Карнавал, уходящий в прошлое

We use cookies. Read the Privacy and Cookie Policy

Карнавал, уходящий в прошлое

Как сообщает нам Гольдони, самым знаменитым и самым посещаемым аттракционом был «Новый Свет», специальный аппарат оригинальной конструкции,

Который открывает вашему взору чудеса

Посредством магии оптических стекол,

И вам ни за что не понять, откуда эти чудеса взялись.
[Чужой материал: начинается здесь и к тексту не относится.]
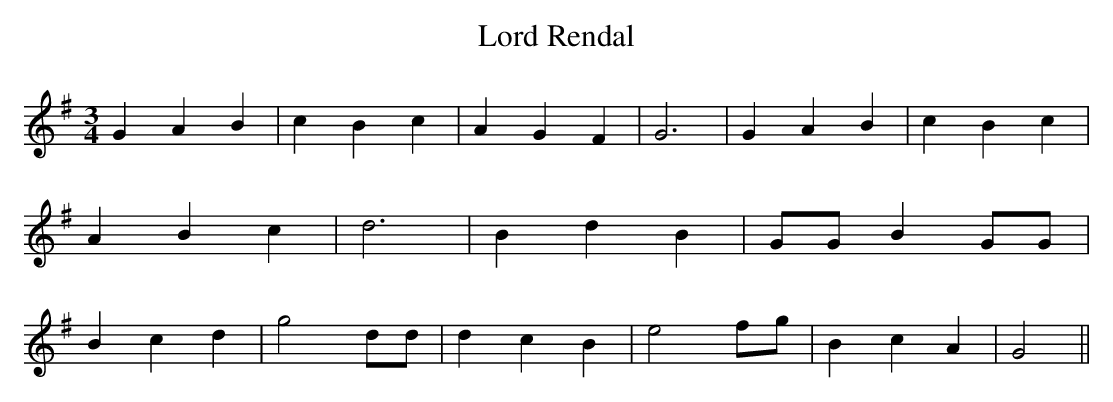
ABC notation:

X:1
T:Lord Rendal
M:3/4
L:1/4
K:G
 G A B| c B c| A G F| G3| G A B| c B c| A B c| d3| B d B| G/2G/2 B G/2G/2|\
 B c d| g2 d/2d/2| d c B| e2f/2-g/2| B c A| G2||
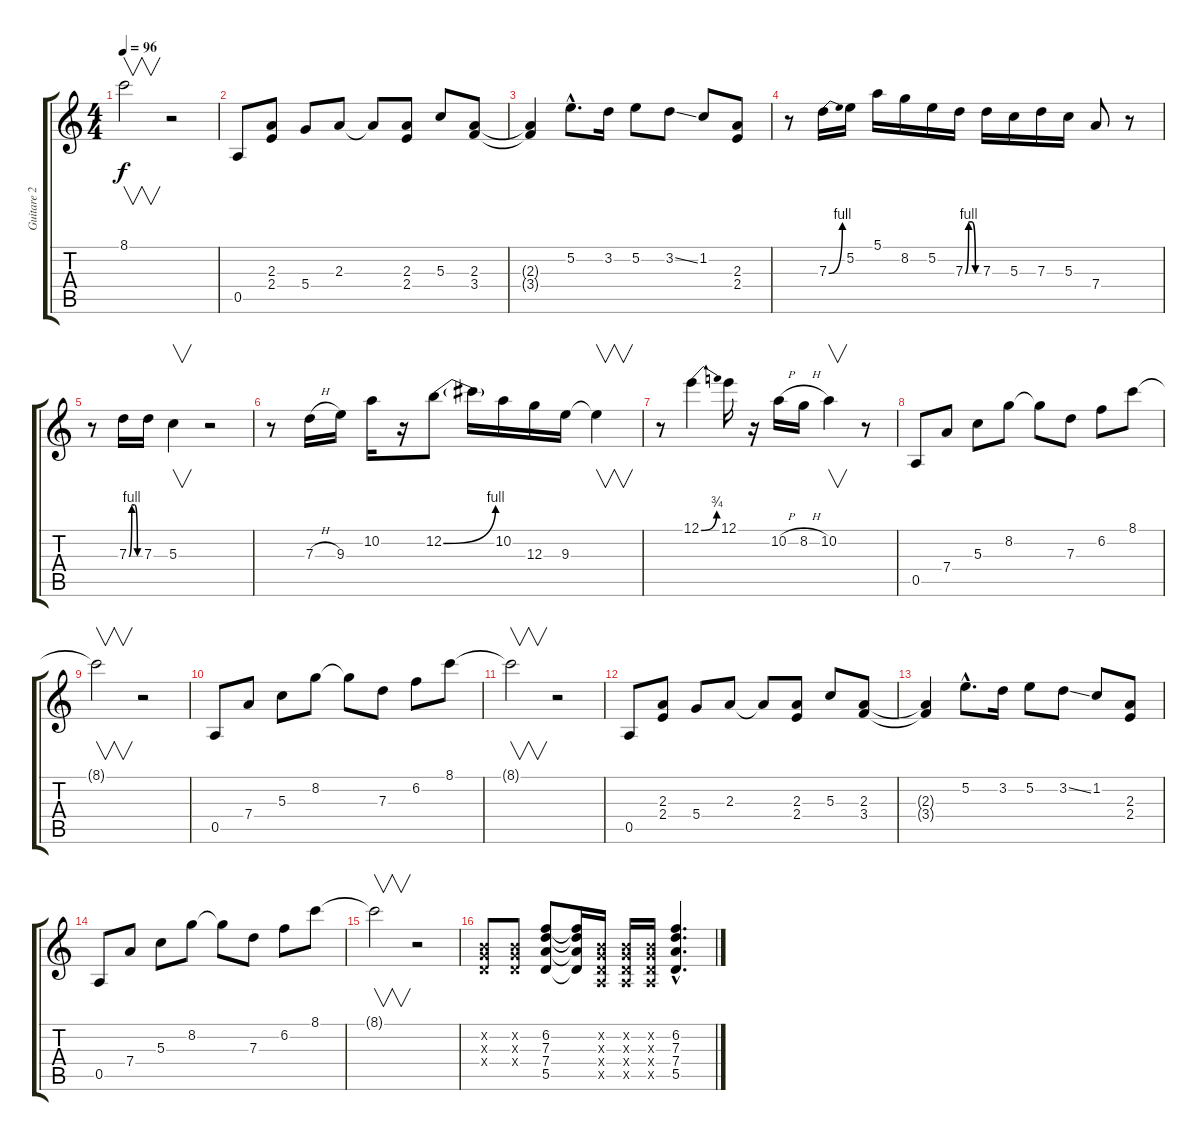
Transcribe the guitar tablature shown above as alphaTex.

\track ("Guitare 2" "Guitare 2") {instrument distortionguitar}
\staff {score tabs}
\tuning (E4 B3 G3 D3 A2 E2) {hide}
\ts (4 4)
\tempo 96
\clef g2
\ks c
8.1{t}.2{v dy f} r.2 |
0.5.8 (2.3 2.4).8 5.4.8 2.3.8 2.3{t}.8 (2.3 2.4).8 5.3.8 (2.3 3.4).8 |
(2.3{t} 3.4{t}).4 5.2{hac}.8{d} 3.2.16 5.2.8 3.2{ss}.8 1.2.8 (2.3 2.4).8 |
r.8 7.3{be (bend 0 0 60 4)}.16 5.2.16 5.1.16 8.2.16 5.2.16 7.3{be (custom 0 0 15 4 30 4 45 0 60 0)}.16 7.3.16 5.3.16 7.3.16 5.3.16 7.4.8 r.8 |
r.8 7.3{be (custom 0 0 15 4 30 4 45 0 60 0)}.16 7.3.16 5.3.4{v} r.2 |
r.8 7.3{h}.16 9.3.16 10.2.16 r.16 12.2{be (bend 0 0 60 4)}.8 12.2{t}.16 10.2.16 12.3.16 9.3.16 9.3{t}.4{v} |
r.8 12.1{be (bend 0 0 60 3)}.4 12.1.16 r.16 10.2{h}.16 8.2{h}.16 10.2.4{v} r.8 |
0.5.8 7.4.8 5.3.8 8.2.8 8.2{t}.8 7.3.8 6.2.8 8.1.8 |
8.1{t}.2{v} r.2 |
0.5.8 7.4.8 5.3.8 8.2.8 8.2{t}.8 7.3.8 6.2.8 8.1.8 |
8.1{t}.2{v} r.2 |
0.5.8 (2.3 2.4).8 5.4.8 2.3.8 2.3{t}.8 (2.3 2.4).8 5.3.8 (2.3 3.4).8 |
(2.3{t} 3.4{t}).4 5.2{hac}.8{d} 3.2.16 5.2.8 3.2{ss}.8 1.2.8 (2.3 2.4).8 |
0.5.8 7.4.8 5.3.8 8.2.8 8.2{t}.8 7.3.8 6.2.8 8.1.8 |
8.1{t}.2{v} r.2 |
(0.2{x} 0.3{x} 0.4{x}).8 (0.2{x} 0.3{x} 0.4{x}).8 (6.2 7.3 7.4 5.5).8 (6.2{t} 7.3{t} 7.4{t} 5.5{t}).16 (0.2{x} 0.3{x} 0.4{x} 0.5{x}).16 (0.2{x} 0.3{x} 0.4{x} 0.5{x}).16 (0.2{x} 0.3{x} 0.4{x} 0.5{x}).16 (6.2{hac} 7.3{hac} 7.4{hac} 5.5{hac}).4{d}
Изобретатели поставили на Сан-Марко несколько таких аппаратов,

И народ, словно обезумев, во время карнавала

Толпился вокруг, желая посмотреть…

Всего за одно сольдо вы и посмеетесь, и посмотрите диковины,

Увидите битвы и посольства,

И регаты, и королев, и императоров.[375]

Для приверженцев рационализма XVIII столетия завоевавший Венецию аттракцион «Новый Свет» был всего лишь «волшебным» ящиком со множеством картинок; при помощи специальных приспособлений из картинок получались всевозможные фантастические истории. Ящик этот — символ той иллюзии, в которую, по их собственным свидетельствам, охотно погружаются пополаны, предпочитающие иллюзорное существование реальной жизни. Именно в иллюзии рационалисты видят источник — разумеется, неоднозначный, скорее даже призрачный, — народного веселья. «Сенат благоволит к ремесленникам и мелкому люду, — пишет Лаэ Вантеле, — он постоянно льстит горожанам, к месту и не к месту упоминая о „венецианской свободе“, которая на деле заключается только в том, что пополанам разрешено участвовать в тех же развлечениях, что и патрициям, жить в праздности и предаваться различного рода излишествам; Венецианская республика использует развлечения как приманку, чтобы позабавить народ и привлечь иностранцев». Венецианская свобода — это своего рода «Новый Свет», приглашение к путешествию, но к путешествию иллюзорному, во время которого путешественник всего лишь топчется на месте в запертом помещении. По крайней мере, именно так можно понять послание Джандоменико Тьеполо, зашифрованное в его фресках под названием «Новый Свет», которые он создаст спустя тридцать лет, расписывая виллы на материке — виллу Вальмарана (1757) и виллу в Дзианиго (1791). Действительно, как можно иначе истолковать картину, где изображен народ, толпящийся вокруг одного из сулящих чудеса павильонов, народ, прилепившийся к щелям балагана, спиной к зрителям, коими являемся мы с вами? Только одежда свидетельствует о том, что это сценка не из нашего времени.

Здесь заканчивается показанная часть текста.